Problem requirements:
Among the lines below, keep only those from the one containing "Page 1 of 13" through the one containing "the manufacturer’s instructions.", and reproduce them exactly.

____

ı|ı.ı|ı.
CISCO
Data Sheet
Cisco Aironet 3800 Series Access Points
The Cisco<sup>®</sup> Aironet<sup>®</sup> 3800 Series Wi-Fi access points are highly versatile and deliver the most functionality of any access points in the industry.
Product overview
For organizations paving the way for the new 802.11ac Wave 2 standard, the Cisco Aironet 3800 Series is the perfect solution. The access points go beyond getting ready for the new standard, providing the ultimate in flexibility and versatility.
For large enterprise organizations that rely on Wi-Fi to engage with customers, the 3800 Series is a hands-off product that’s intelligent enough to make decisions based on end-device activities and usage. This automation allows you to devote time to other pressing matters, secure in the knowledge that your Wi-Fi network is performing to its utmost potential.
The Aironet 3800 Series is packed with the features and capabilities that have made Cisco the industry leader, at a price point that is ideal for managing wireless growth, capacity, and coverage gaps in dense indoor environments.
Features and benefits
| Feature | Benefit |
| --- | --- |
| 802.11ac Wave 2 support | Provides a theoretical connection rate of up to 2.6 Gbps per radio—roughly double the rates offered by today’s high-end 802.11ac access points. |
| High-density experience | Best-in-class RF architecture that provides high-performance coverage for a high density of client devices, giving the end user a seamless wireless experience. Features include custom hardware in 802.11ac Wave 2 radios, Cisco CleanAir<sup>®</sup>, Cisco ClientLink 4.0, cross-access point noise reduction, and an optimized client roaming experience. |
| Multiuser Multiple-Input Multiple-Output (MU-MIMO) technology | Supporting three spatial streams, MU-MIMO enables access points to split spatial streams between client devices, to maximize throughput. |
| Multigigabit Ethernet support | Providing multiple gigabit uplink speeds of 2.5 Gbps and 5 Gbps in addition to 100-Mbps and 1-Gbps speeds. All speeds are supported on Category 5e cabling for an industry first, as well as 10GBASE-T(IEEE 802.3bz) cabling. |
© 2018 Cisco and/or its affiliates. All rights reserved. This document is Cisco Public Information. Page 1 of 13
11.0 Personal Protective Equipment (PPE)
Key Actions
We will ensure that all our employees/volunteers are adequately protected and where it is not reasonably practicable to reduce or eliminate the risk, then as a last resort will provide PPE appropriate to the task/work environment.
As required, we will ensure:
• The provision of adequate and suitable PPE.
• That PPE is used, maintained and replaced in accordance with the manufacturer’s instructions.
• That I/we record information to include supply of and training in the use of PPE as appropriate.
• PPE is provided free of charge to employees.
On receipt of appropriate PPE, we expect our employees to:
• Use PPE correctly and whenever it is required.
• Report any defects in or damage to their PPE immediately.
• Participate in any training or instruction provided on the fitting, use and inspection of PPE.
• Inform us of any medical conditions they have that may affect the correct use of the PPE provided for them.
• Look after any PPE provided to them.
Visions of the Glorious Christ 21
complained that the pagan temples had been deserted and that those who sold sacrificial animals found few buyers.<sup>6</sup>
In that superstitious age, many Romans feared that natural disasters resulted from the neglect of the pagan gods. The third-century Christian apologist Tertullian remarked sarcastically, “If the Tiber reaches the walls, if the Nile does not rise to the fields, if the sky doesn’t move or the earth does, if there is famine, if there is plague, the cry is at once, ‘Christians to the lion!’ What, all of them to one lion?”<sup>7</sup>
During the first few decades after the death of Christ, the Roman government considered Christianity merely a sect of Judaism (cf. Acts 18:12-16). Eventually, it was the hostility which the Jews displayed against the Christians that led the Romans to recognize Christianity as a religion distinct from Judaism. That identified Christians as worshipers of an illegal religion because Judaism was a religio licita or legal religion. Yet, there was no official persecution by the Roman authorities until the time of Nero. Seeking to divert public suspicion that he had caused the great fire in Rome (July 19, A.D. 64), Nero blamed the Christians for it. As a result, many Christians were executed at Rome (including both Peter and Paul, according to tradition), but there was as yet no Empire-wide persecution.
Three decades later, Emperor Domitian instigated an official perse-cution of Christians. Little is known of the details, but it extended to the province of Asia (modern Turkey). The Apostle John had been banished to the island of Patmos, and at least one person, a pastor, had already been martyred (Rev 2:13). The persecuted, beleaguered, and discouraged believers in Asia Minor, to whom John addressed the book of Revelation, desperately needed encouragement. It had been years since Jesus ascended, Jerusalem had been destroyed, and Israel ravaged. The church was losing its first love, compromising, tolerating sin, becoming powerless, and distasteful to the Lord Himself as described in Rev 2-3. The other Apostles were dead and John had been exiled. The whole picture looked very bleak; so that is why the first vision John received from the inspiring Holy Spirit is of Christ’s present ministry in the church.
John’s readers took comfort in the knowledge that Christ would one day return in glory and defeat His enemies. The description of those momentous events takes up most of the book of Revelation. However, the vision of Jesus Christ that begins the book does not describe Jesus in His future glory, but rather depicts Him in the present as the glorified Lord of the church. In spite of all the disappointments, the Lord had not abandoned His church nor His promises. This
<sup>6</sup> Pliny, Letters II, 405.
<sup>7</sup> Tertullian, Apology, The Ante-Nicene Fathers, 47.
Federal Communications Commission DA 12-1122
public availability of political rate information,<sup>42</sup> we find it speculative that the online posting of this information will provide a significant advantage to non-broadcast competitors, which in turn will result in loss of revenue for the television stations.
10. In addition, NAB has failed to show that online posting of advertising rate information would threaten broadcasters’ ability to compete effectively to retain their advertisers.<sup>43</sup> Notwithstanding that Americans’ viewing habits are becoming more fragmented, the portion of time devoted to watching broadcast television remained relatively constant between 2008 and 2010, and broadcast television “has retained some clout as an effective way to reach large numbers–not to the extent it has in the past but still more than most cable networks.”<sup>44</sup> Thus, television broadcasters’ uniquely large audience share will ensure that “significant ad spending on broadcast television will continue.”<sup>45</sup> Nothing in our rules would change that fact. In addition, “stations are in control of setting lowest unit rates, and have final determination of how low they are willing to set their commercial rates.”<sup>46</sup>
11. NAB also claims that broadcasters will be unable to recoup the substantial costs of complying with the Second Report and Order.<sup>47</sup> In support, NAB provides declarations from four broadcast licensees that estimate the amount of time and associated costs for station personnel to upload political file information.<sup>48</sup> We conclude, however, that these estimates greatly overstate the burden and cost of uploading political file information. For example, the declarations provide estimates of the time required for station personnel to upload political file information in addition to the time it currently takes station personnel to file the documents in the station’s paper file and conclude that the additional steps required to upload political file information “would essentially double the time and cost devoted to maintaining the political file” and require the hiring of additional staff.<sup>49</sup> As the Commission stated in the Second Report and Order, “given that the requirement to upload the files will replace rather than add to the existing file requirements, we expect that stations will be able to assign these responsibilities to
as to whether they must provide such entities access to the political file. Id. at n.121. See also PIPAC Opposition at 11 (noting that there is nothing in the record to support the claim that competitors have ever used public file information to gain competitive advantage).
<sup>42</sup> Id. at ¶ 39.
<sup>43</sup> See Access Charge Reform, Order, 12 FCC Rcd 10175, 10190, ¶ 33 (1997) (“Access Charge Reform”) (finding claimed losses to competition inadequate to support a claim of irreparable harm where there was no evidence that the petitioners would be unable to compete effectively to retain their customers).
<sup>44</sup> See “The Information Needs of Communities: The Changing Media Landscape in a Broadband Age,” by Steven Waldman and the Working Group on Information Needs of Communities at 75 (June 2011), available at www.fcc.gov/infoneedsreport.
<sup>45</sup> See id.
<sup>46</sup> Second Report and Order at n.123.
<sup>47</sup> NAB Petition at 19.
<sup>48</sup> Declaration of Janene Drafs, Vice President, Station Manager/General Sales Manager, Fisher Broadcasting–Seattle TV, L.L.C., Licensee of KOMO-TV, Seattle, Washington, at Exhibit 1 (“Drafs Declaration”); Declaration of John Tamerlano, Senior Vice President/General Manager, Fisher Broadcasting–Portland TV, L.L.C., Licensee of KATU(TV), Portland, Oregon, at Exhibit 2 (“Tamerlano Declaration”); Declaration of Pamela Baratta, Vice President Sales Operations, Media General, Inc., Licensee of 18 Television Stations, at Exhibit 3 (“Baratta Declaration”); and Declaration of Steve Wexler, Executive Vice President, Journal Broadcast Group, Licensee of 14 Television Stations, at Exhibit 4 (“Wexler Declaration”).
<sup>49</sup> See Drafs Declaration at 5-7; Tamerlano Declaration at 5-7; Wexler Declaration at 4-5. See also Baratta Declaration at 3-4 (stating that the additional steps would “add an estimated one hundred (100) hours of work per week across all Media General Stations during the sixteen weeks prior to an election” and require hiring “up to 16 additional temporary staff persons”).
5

____

Task output:
© 2018 Cisco and/or its affiliates. All rights reserved. This document is Cisco Public Information. Page 1 of 13
11.0 Personal Protective Equipment (PPE)
Key Actions
We will ensure that all our employees/volunteers are adequately protected and where it is not reasonably practicable to reduce or eliminate the risk, then as a last resort will provide PPE appropriate to the task/work environment.
As required, we will ensure:
• The provision of adequate and suitable PPE.
• That PPE is used, maintained and replaced in accordance with the manufacturer’s instructions.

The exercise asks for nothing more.